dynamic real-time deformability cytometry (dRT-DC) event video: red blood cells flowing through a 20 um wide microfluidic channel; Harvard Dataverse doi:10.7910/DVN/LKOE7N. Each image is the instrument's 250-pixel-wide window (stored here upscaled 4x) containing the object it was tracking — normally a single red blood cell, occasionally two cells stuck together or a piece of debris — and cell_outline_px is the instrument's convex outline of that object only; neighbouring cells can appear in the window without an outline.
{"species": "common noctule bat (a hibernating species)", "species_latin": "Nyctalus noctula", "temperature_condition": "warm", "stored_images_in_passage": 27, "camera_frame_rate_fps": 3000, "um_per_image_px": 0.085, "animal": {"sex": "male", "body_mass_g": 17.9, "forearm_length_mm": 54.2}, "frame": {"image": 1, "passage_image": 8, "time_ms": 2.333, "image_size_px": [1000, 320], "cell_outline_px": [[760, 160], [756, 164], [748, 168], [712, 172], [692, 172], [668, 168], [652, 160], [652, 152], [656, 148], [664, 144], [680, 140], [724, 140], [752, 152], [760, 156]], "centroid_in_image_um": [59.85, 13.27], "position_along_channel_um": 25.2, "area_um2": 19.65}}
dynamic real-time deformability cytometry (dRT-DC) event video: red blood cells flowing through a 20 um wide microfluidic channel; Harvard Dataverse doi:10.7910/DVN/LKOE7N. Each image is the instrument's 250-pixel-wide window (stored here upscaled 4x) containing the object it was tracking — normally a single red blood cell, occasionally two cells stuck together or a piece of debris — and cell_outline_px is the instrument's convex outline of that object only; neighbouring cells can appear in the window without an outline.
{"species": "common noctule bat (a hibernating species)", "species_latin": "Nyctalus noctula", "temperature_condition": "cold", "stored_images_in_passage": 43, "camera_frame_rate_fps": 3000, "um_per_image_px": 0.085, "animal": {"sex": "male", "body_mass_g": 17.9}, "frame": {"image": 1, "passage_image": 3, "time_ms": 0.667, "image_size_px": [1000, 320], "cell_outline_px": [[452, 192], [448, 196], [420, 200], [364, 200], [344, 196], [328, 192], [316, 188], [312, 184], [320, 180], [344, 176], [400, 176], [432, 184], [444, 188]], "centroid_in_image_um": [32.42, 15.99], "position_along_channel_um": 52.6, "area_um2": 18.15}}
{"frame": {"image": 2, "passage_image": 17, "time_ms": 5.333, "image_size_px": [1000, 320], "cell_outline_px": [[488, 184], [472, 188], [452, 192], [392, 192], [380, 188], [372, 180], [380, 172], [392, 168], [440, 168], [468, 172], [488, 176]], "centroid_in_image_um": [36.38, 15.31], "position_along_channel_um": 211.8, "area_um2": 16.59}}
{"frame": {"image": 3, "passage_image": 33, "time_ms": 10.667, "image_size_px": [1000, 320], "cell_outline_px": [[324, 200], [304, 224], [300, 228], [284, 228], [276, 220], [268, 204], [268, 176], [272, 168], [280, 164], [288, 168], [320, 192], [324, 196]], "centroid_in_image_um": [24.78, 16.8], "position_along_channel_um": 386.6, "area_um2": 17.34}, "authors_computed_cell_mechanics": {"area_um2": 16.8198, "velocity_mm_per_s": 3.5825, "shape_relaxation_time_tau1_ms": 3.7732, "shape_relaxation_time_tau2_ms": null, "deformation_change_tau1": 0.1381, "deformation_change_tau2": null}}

Short task
Return every line of the material exactly.

Final result
dynamic real-time deformability cytometry (dRT-DC) event video: red blood cells flowing through a 20 um wide microfluidic channel; Harvard Dataverse doi:10.7910/DVN/LKOE7N. Each image is the instrument's 250-pixel-wide window (stored here upscaled 4x) containing the object it was tracking — normally a single red blood cell, occasionally two cells stuck together or a piece of debris — and cell_outline_px is the instrument's convex outline of that object only; neighbouring cells can appear in the window without an outline.
{"species": "common noctule bat (a hibernating species)", "species_latin": "Nyctalus noctula", "temperature_condition": "warm", "stored_images_in_passage": 27, "camera_frame_rate_fps": 3000, "um_per_image_px": 0.085, "animal": {"sex": "male", "body_mass_g": 17.9, "forearm_length_mm": 54.2}, "frame": {"image": 1, "passage_image": 8, "time_ms": 2.333, "image_size_px": [1000, 320], "cell_outline_px": [[760, 160], [756, 164], [748, 168], [712, 172], [692, 172], [668, 168], [652, 160], [652, 152], [656, 148], [664, 144], [680, 140], [724, 140], [752, 152], [760, 156]], "centroid_in_image_um": [59.85, 13.27], "position_along_channel_um": 25.2, "area_um2": 19.65}}
dynamic real-time deformability cytometry (dRT-DC) event video: red blood cells flowing through a 20 um wide microfluidic channel; Harvard Dataverse doi:10.7910/DVN/LKOE7N. Each image is the instrument's 250-pixel-wide window (stored here upscaled 4x) containing the object it was tracking — normally a single red blood cell, occasionally two cells stuck together or a piece of debris — and cell_outline_px is the instrument's convex outline of that object only; neighbouring cells can appear in the window without an outline.
{"species": "common noctule bat (a hibernating species)", "species_latin": "Nyctalus noctula", "temperature_condition": "cold", "stored_images_in_passage": 43, "camera_frame_rate_fps": 3000, "um_per_image_px": 0.085, "animal": {"sex": "male", "body_mass_g": 17.9}, "frame": {"image": 1, "passage_image": 3, "time_ms": 0.667, "image_size_px": [1000, 320], "cell_outline_px": [[452, 192], [448, 196], [420, 200], [364, 200], [344, 196], [328, 192], [316, 188], [312, 184], [320, 180], [344, 176], [400, 176], [432, 184], [444, 188]], "centroid_in_image_um": [32.42, 15.99], "position_along_channel_um": 52.6, "area_um2": 18.15}}
{"frame": {"image": 2, "passage_image": 17, "time_ms": 5.333, "image_size_px": [1000, 320], "cell_outline_px": [[488, 184], [472, 188], [452, 192], [392, 192], [380, 188], [372, 180], [380, 172], [392, 168], [440, 168], [468, 172], [488, 176]], "centroid_in_image_um": [36.38, 15.31], "position_along_channel_um": 211.8, "area_um2": 16.59}}
{"frame": {"image": 3, "passage_image": 33, "time_ms": 10.667, "image_size_px": [1000, 320], "cell_outline_px": [[324, 200], [304, 224], [300, 228], [284, 228], [276, 220], [268, 204], [268, 176], [272, 168], [280, 164], [288, 168], [320, 192], [324, 196]], "centroid_in_image_um": [24.78, 16.8], "position_along_channel_um": 386.6, "area_um2": 17.34}, "authors_computed_cell_mechanics": {"area_um2": 16.8198, "velocity_mm_per_s": 3.5825, "shape_relaxation_time_tau1_ms": 3.7732, "shape_relaxation_time_tau2_ms": null, "deformation_change_tau1": 0.1381, "deformation_change_tau2": null}}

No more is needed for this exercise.